Shortsleeve, in an interview, commended the pension board for making changes but also urged it to “study carefully the long-term sustainability of the fund” at current benefit levels. He said the pension board should “share this analysis and findings with the T and with the public.”
It’s been eight months since the pension board pledged to conduct an independent review of the fund in the wake of a critical report that alleged numerous accounting irregularities.
In June, Wall Street whistle-blower Harry Markopolos and Boston University finance professor Mark Williams said in their report that the pension fund could be undercounting its future pension obligations by as much as $470 million.
The fund’s board hired a consultant in December, and results of the forensic audit are expected by March. But the board acted ahead of that report by addressing two of the issues raised in the Markopolos-Williams report: overly optimistic investment projections and outdated life-expectancy tables, which project how long members will receive retirement checks.
The pension board told the MBTA it will lower its expected rate of investment return to 7.75 percent from 8 percent, in line with the larger Massachusetts state pension fund. The move decreases the amount the fund expects to have to pay benefits to its 12,000 active and retired employees, and means the T has to contribute more.
Joseph Aiello, chairman of the T’s Fiscal and Management Control Board, at the meeting Monday, said lowering the investment assumption was painful but more realistic.
“It’s important that we get honest with ourselves about this liability,” he said.
Shortsleeve said the pension fund had an investment return of 4.5 percent in calendar 2014 — a full percentage point lower than the 5.5 percent stated in a preliminary reported in April.
That compares with a median 6.8 percent return in 2014 for public funds that manage more than $1 billion, according to the Wilshire Trust Universe Comparison Service.

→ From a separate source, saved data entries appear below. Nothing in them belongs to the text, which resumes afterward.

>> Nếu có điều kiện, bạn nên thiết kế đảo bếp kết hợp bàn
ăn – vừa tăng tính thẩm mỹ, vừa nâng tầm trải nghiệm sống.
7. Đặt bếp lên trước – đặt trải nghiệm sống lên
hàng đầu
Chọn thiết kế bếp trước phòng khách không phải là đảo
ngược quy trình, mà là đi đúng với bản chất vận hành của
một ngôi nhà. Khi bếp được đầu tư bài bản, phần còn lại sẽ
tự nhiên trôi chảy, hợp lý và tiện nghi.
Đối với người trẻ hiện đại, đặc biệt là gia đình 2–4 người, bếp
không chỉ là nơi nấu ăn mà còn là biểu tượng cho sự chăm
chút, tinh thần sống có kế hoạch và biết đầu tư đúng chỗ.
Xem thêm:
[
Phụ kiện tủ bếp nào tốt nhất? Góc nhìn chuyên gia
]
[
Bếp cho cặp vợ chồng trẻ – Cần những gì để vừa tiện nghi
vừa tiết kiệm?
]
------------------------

The state pension fund posted an 8.2 percent gain that year.
For 2015, a volatile year for the markets, Shortsleeve said the pension fund is expected to report a return of less than 1 percent.
The median return last year was 0.4 percent; the state fund gained 1.1 percent .

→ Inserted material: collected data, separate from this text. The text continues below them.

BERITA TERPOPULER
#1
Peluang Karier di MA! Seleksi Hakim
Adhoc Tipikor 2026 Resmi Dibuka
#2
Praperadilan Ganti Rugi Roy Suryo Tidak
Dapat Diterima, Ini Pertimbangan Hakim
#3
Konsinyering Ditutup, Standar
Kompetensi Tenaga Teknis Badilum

The change in assumptions by the pension fund also will end up costing transit workers more, as their contribution next year is slated to rise to $30 million from $28 million.
James O’Brien, president of the Carmen’s Union Local 589 and a member of the pension board, sought to assure members in a statement that the changes “will result in long term viability” of the fund.
In the statement, he also said the union leadership was concerned about pension cost increases for “our members as well as the MBTA system.”
The authority is projected to run a $170 million deficit this year.
Both the T and the Commonwealth’s financial reports for the year ended in June have been delayed by the pension fund’s special audit.
On Monday, Shortsleeve warned that discussions about the T’s planning for fiscal 2017 would likely have to take place without full information from the pension fund.
“We’re going to have to make some estimates,’’ Shortsleeve said.
It’s unclear whether the pension audit will be made public, because the pension fund is organized as a private trust and says it is not required to follow public records laws.